Victor Co. of Japan Ltd. (JVC) is working with NHK to develop a Super Hi-Vision front projector with high dynamic range. The prototype projector processes image data in two stages using three I-DLA devices, for R, G and B in the first stage, and a device for luminance processing in the second stage. Compared with contrast ratios of present front projectors at several thousand to one, the prototype achieved 1 million to one. Tone reproduction in dark areas has especially been improved.
The prototype projector consists of two systems to generate Super Hi-Vision resolution. The next target is to display 8K x 4K images with one system.
• Production: For smooth transmission of programming to a broadcasting station from a variety of locations, NHK developed a fiber-optic transmission system that conveys a baseband 24-Gbit/s Super Hi-Vision signal without the need for compression.
In the transmission system, the data is converted to three 10-Gbit/s signals of different wavelengths and multiplexed using dense wavelength division multiplexing for transmission over a single fiber-optic cable. Using two amplifiers for relays, the system was reported to have transmitted the Super Hi-Vision signal over 300 km or 186 miles.
NHK is working to build an ecosystem for Super Hi-Vision in global standardization bodies. It scored a victory last year when its video format (7,680 x 4,320 pixels) was included as one of the International Telecommunication Union's large-screen formats in the ITU-R BT.1769 standard.

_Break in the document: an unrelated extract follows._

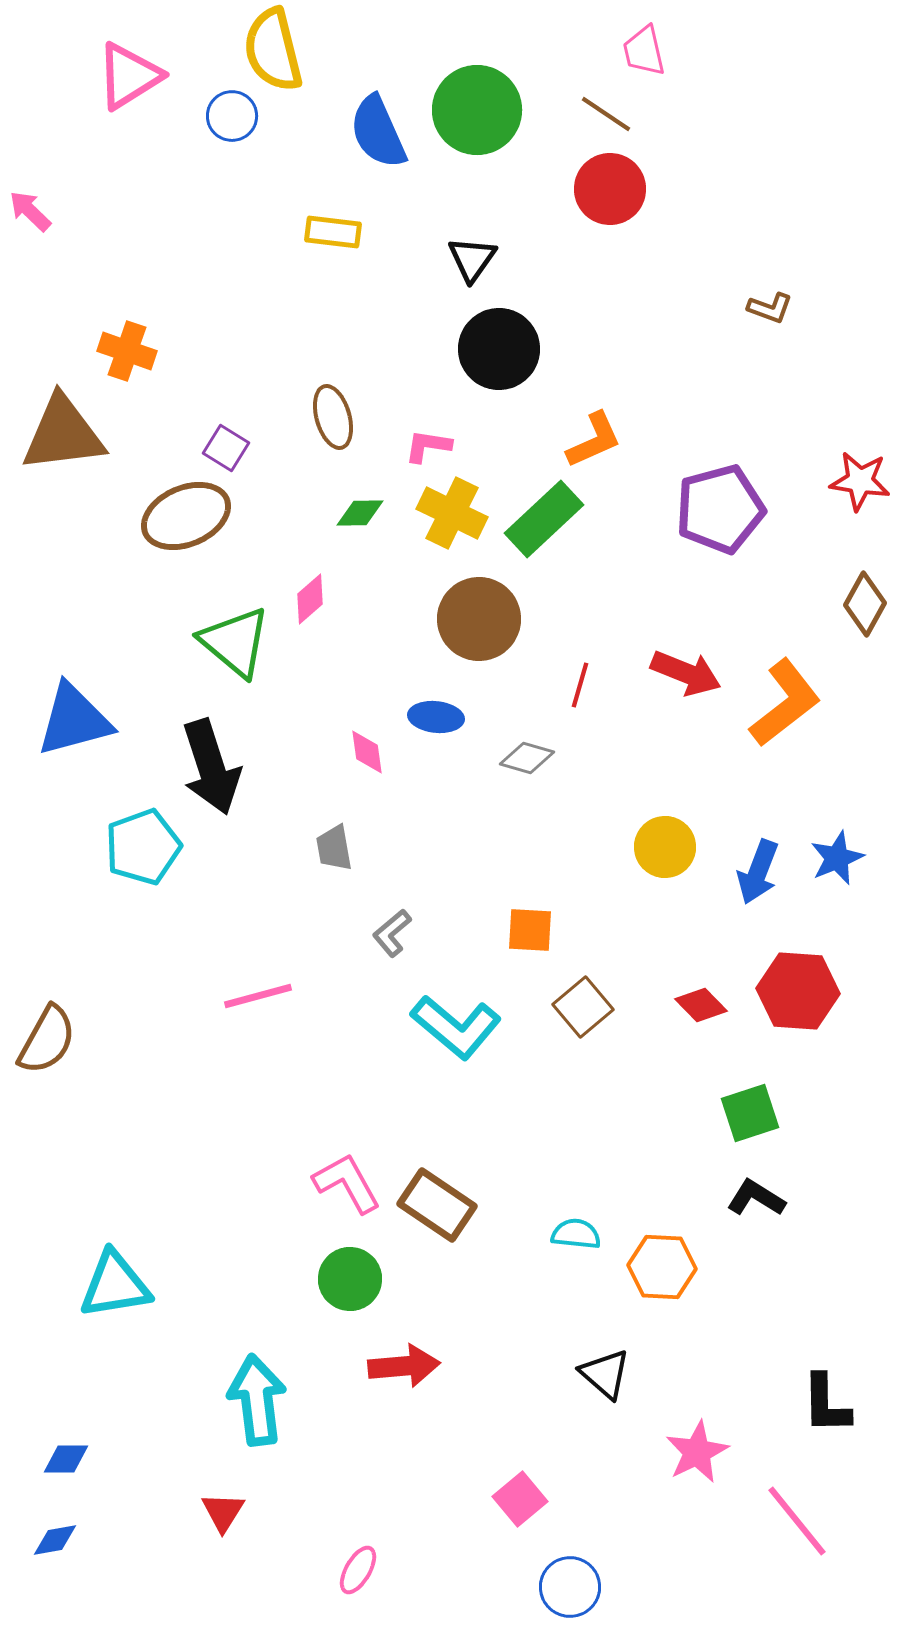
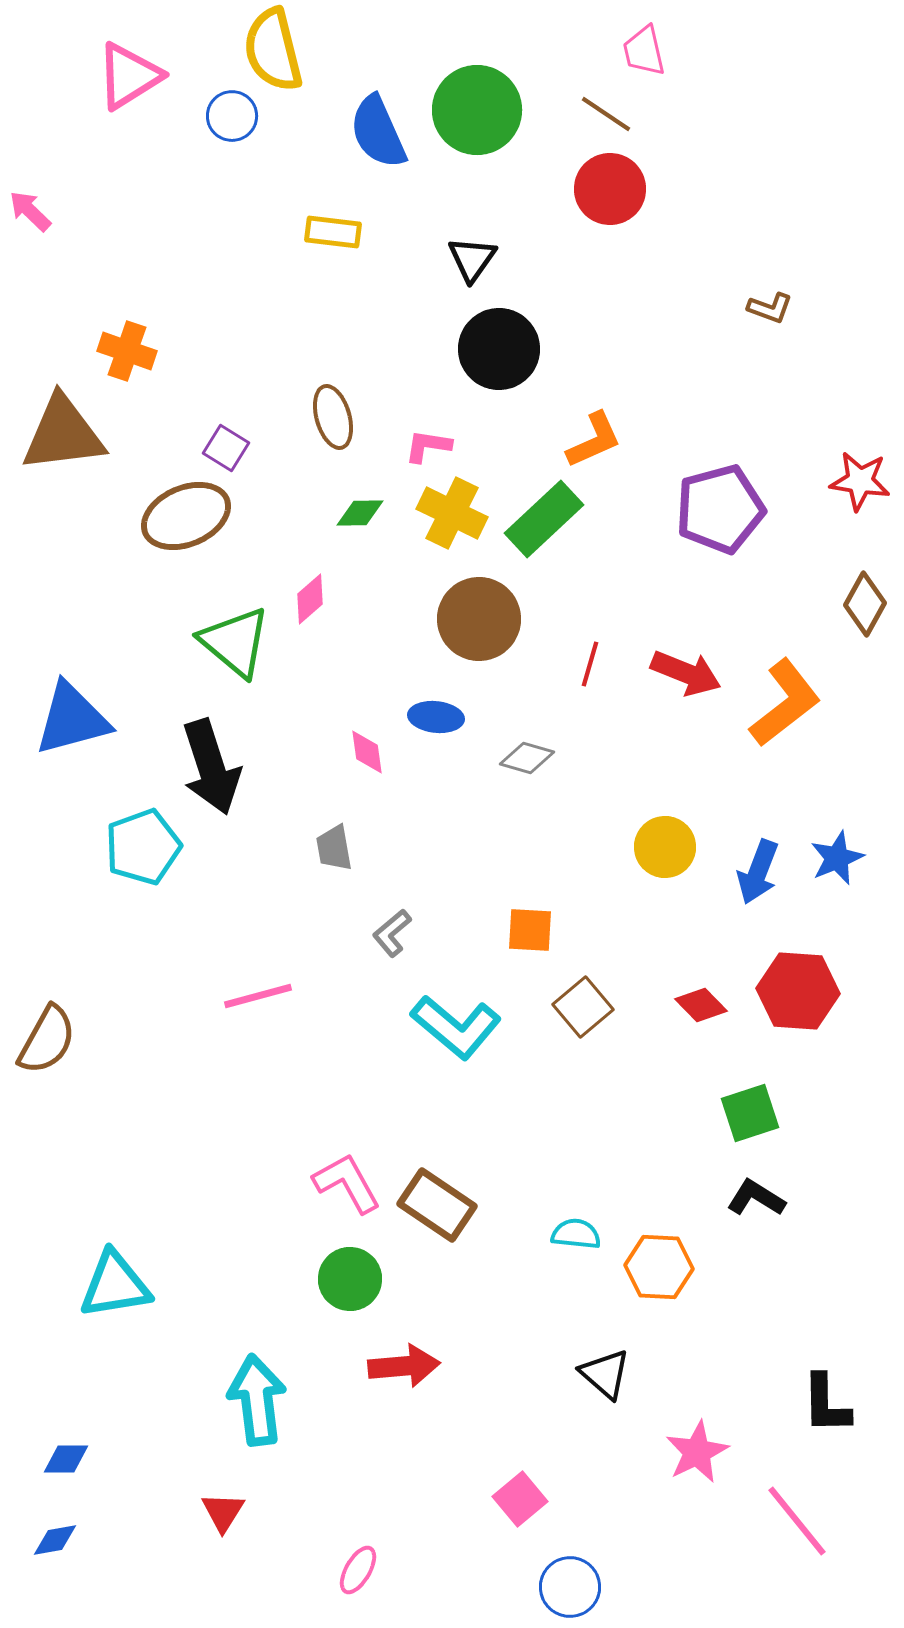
red line at (580, 685): moved 10 px right, 21 px up
blue triangle at (74, 720): moved 2 px left, 1 px up
orange hexagon at (662, 1267): moved 3 px left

The large-screen standard includes 4K x 2K (3,820 x 2,160) and 8K x 4K (7,680 x 4,320).
NHK is also working at the Society of Motion Picture and Television Engineers (SMPTE), a powerful technical society in the area of standardization for broadcasting equipment. It is proposing that Super Hi-Vision should be included in SMPTE's discussion agenda.
NHK's lab has also been working with partners from related industries. In most cases, the labs' researchers selected candidates and asked them to co-develop necessary technologies. Thus far, the partners have been mostly Japanese companies.